How Rete Algorithm Works
Building the Rete Network
- When the rules are added to the system, the Rete algorithm constructs a network of nodes.
- These nodes represent the conditions in the rules.
- For our example, there might be nodes that represent the "number of items purchased" condition.
Adding Facts
- When a new fact (like a customer purchase) is introduced, it's passed through this network.
Nodes Evaluate Facts
- Each node in the network evaluates the fact against its condition. For instance, a node might check, "Is the number of items greater than 5?"
Propagation Through the Network
- As the fact moves through the network, only paths where conditions are met are followed.
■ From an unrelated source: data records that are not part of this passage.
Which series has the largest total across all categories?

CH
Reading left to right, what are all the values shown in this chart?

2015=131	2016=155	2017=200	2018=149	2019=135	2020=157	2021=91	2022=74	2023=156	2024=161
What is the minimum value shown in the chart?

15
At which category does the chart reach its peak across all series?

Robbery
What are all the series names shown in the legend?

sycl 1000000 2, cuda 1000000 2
- Customer A (4 items), neither rule is applicable, and the fact doesn't propagate to the action nodes.
- Customer B (6 items), it meets the condition of Rule 1 but not Rule 2, so it propagates only to the action node of Rule 1.
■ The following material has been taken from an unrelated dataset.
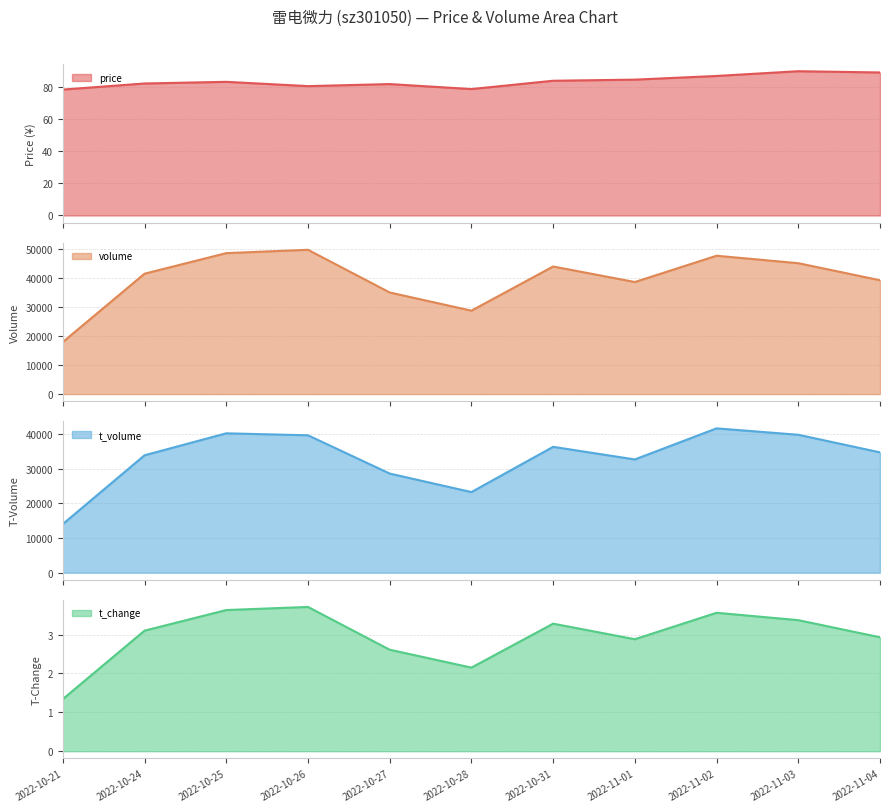

Is the value of price at 2022-10-25 greater than the value of t_volume at 2022-11-03?

No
- Customer C (12 items), it meets both conditions and propagates to both action nodes.
Action Nodes
- At the end of the network are action nodes.
- If a fact reaches an action node, the corresponding action (like applying a discount) is executed.
Efficiency
The Rete algorithm's strength lies in its ability to remember the outcomes of these condition checks. When a new fact is introduced, or an existing fact changes, not all conditions need to be re-evaluated. This makes it extremely efficient for scenarios where many facts are evaluated against a stable set of rules.